(Coordinate-based object records)
-- Opening Marker --
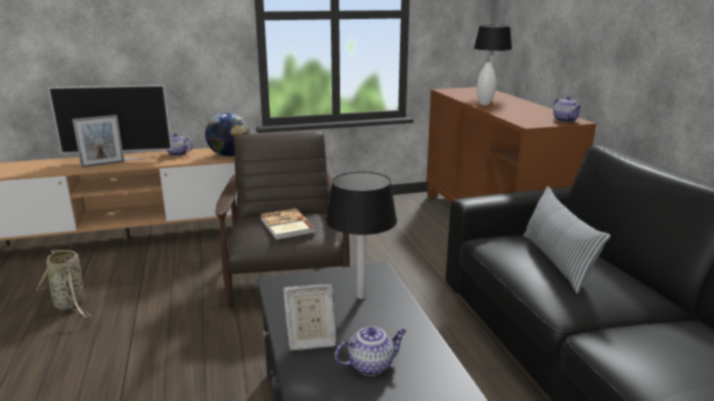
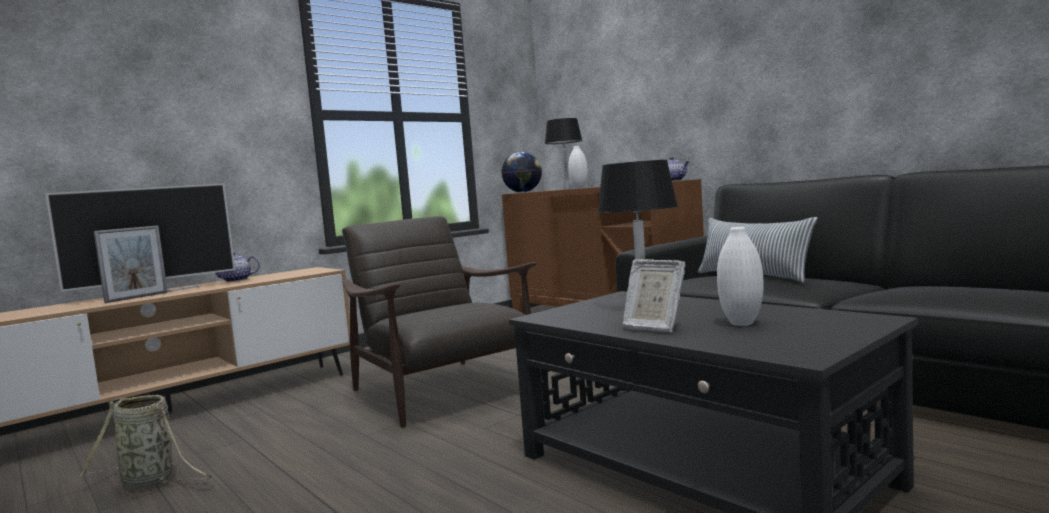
camera: 25 degrees left, 15 degrees down
(229, 155) = (311, 272): globe -> globe (523, 192)
(286, 226) = (451, 309): book -> none
(310, 341) = (653, 327): picture frame -> picture frame turned 75 degrees clockwise
(371, 365) = (741, 323): teapot -> white vase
-- Closing Marker --
EXERCISE INSTRUCTIONS: A single number is the whole answer here: the number of lines in the data containing "degrees".

EXPECTED ANSWER: 2